La memoria de las víctimas, no se construye sin legados. Es la urgencia del tiempo digno.
Junio de 2019
[1] Chicha Mariani, funda en 1977, junto a Alicia De la Cuadra, la organización que luego sería conocida como Abuelas de Plaza de Mayo. Falleció a los 94 años, en 2018, sin haber podido encontrar a su nieta Clara Anahí, a pesar de la búsqueda incansable que el 24 de noviembre de 1976 inició. Esa noche su nieta de 3 meses de vida, desaparece tras el ataque sufrido en la casa donde vivía con sus padres Daniel (hijo de Chicha) y su compañera Diana Teruggi. El megaoperativo con más de un centenar de represores del Ejército y de la Policía Bonaerense, acribilla a Diana y a otros cuatro militantes que se encontraban en la vivienda, llevándose a la bebé de la que nunca más se supo nada. Daniel fue asesinado en agosto de 1977. Chicha funda en 1996 la Asociación Anahí para continuar la búsqueda de su nieta.

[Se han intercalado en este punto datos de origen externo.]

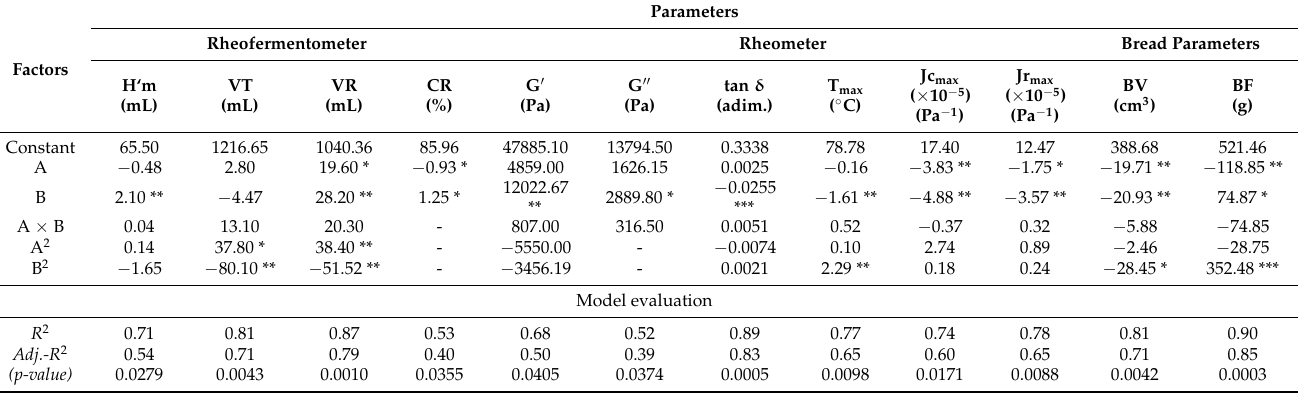
Table 3. The coefficients in the predictive models during dough fermentation, dynamic rheological and bread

[2] Declaró en 2010, frente al TOF No 6, presidido por la jueza María Roqueta que hizo lugar a ese pedido.
[3] Garapon, F.; ¿Por qué recordar?, Ed. Granica, España, 2002.
[4] Carla Rutila Artés falleció en 2017 producto de un cáncer. Tenía tres hijos y una nieta.
[5] Lo in-familiar, término acuñado por Freud para dar cuenta de lo ominoso o siniestro que encierra lo extraño-inquietante-familiar, aquello que debiendo estar oculto se revela como familiar y siniestro al mismo tiempo, haciendo emerger lo que debe ser recordado y olvidado simultáneamente.
[6] Instituto Universitario Nacional del Arte.
[7] Eugenia Bekeris y Paula Doberti (2020). Dibujos Urgentes. Testimoniar en juicios de lesa humanidad. Buenos Aires: MonadaNomada. P. 173.
[8] Rousseaux, F.; Acompañamiento a testigos en los juicios contra el terrorismo de Estado. Primeras experiencias, Secretaría de DDHH. Ministerio de Justicia, Seguridad y Derechos Humanos. Presidencia de la Nación, agosto de 2009.
*Este texto fue publicado en Eugenia Bekeris y Paula Doberti (2020). Dibujos Urgentes. Testimoniar en juicios de lesa humanidad. Buenos Aires: MonadaNomada. pp. 93-99.